The unfolding Israeli election campaign has produced a series of unexpected developments. But these new forces and factors aren’t likely to produce any major transformations, at least in the short run.
Perhaps most dramatic is the development of the United Arab List. This umbrella grouping joins together a range of different Palestinian-orientated parties in Israel. It should provide the first platform allowing for a major turnout of Palestinian citizens of Israel at the polls.
Israel’s Palestinian citizens constitute about 18 per cent of the enfranchised public. Yet, for a range of reasons, this community has never mobilised to take advantage of the significant clout it could exercise through united voting. Last year, the Knesset passed a law significantly increasing the minimum votes required for a party to win a seat in parliament. This was widely viewed at the time as being aimed at reducing the political power of Israel’s Palestinian citizens.
Ironically, by prompting greater unity, the law may actually prove a turning point in helping Palestinian citizens of Israel focus on their political potential as an organised voting bloc. Still, there are major psychological, cultural and ethnic barriers to overcome, even if an unprecedented number of Palestinians vote for the List.
There’s no rational reason such a bloc should not be part of an Israeli governing coalition, at least in theory. Opposition to the occupation, even categorical opposition, has historically not prevented Jewish Israeli parties and politicians from joining governments. But we can be quite certain that, at least for now, the List will not be invited to join a new government after the March 17 election, and that it would decline if it were.
Nonetheless, the larger the turnout for the List, the more positive the experience for its voters is likely to be. The more seats it can muster, the more clout it will have. And, by propping up a centre-left Israeli government from outside its ranks, as was done during the era of Yitzhak Rabin, Palestinian citizens could play a crucial role in engineering a change of government in Israel.
The second major surprise during this Israeli election cycle is the resurgence of the Israeli centre-left, and especially the “Zionist Union” coalition headed by Labor Party leader Isaac Herzog.
No one seems to be more surprised at the apparent vulnerability of Benjamin Netanyahu than the prime minister himself. As things stand, he appears set to suffer a three or four seat deficit to the Zionist Union.
It was never clear why he moved to call early elections in November, only two years after the last election and without any evident necessity for doing so. What seemed puzzling at the time now increasingly looks like an inexplicable blunder.
Yet all is not lost for Mr Netanyahu and other defenders of the status quo. While these developments are unquestionably positive, they are also probably not sufficient to produce anything truly transformative in Israeli politics or policies, at least for the moment.
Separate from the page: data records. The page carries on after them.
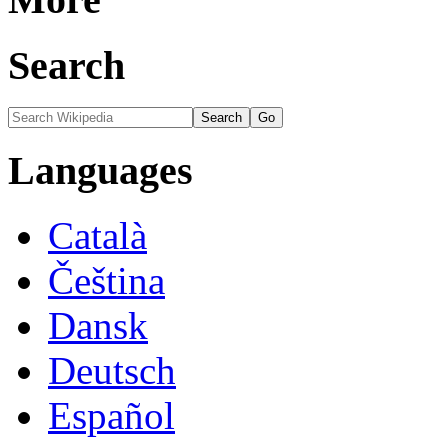
Search
Languages
Català
Čeština
Dansk
Deutsch
Español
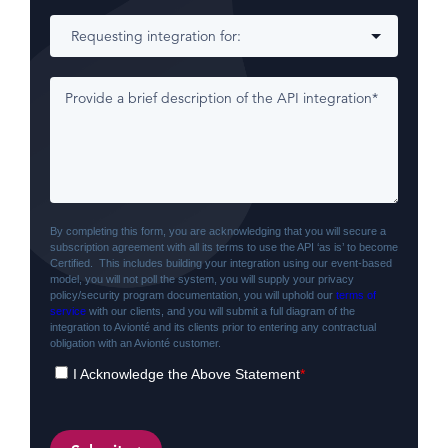
By completing this form, you are acknowledging that you will secure a
subscription agreement with all its terms to use the API ‘as is’ to become
Certified. This includes building your integration using our event-based
model, you will not poll the system, you will supply your privacy
policy/security program documentation, you will uphold our
terms of
service
with our clients, and you will submit a full diagram of the
integration to Avionté and its clients prior to entering any contractual
obligation with an Avionté customer.
I Acknowledge the Above Statement
*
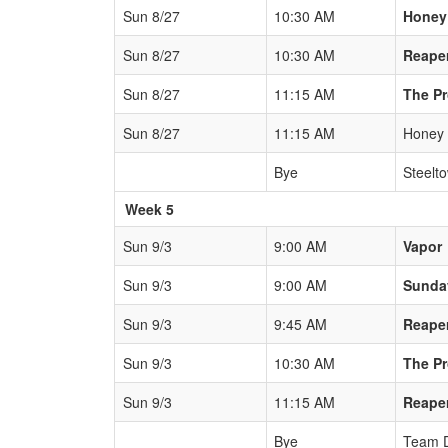
Sun 8/27
10:30 AM
Honey
Sun 8/27
10:30 AM
Reape
Sun 8/27
11:15 AM
The P
Sun 8/27
11:15 AM
Honey
Bye
Steelt
Week 5
Sun 9/3
9:00 AM
Vapor
Sun 9/3
9:00 AM
Sunda
Sun 9/3
9:45 AM
Reape
Sun 9/3
10:30 AM
The P
Sun 9/3
11:15 AM
Reape
Bye
Team 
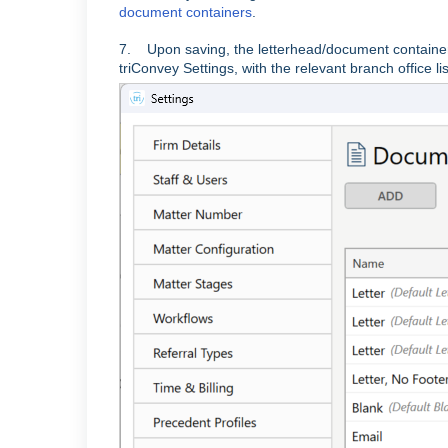
document containers
.
7. Upon saving, the letterhead/document container
triConvey Settings, with the relevant branch office lis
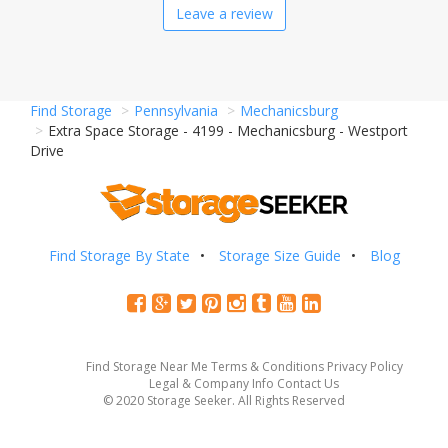
Leave a review
Find Storage
Pennsylvania
Mechanicsburg
Extra Space Storage - 4199 - Mechanicsburg - Westport
Drive
Find Storage By State
Storage Size Guide
Blog
Find Storage Near Me
Terms & Conditions
Privacy Policy
Legal & Company Info
Contact Us
© 2020 Storage Seeker. All Rights Reserved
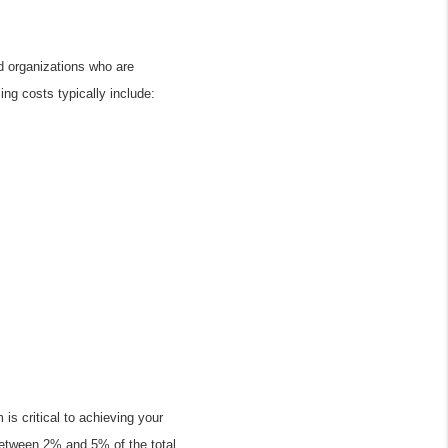
d organizations who are 
ing costs typically include:
s critical to achieving your 
etween 2% and 5% of the total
Even if Mr Netanyahu ends up with three or even four seats fewer than Mr Herzog, he could still retain the premiership. In 2009, Kadima had one seat more than Likud, but Mr Netanyahu was able to form a governing coalition while Kadima leader Tzipi Livni could not. Even the current arithmetic still might favour Mr Netanyahu’s chances of compiling a majority over Mr Herzog’s.
Alternatively, a close result might allow Israeli president Reuven Rivlin to try to push Mr Herzog into a broad-based “national unity” government with Mr Netanyahu. Reports suggest that Mr Netanyahu would welcome such a development, which would greatly favour his beloved status quo policies. And keep him close to the heart of power.
As for the United Arab List, the formation of the bloc is merely the first step in a long series of necessary measures to actualise the political potential of Israel’s Palestinian citizens. The List will not only have to perform well, it will have to remain united after the election and not sink back into familiar rivalries and divisions.
Over the medium term, List leaders will have to convince the Palestinians in Israel of the indispensability of engagement in a political order that is still usually seen as inaccessible at best and hostile at worst, and that it is neither pointless nor treasonous to seek empowerment in the Israeli system.
But even if a centre-left coalition, with Palestinian support, were to establish the next Israeli government, would that signal a major change in Israeli policies? Some improvements are plausible. More restraint on settlement activity. A greater commitment to a two-state solution. More serious engagement with the Palestinian Authority. All of these are possible.
But the essential elements of Israeli policy are unlikely to change, because there is no consensus in Israel on what to do about the Palestinians and the occupation. Moreover, the resurgence of the centre-left in this election has been based on social and economic policies, not security or relations with the Palestinians.
This Israeli election campaign has unleashed some promising new factors in that country’s political scene. But they are going to have to develop their clout over time before they can truly begin transforming Israeli policies as well as politics.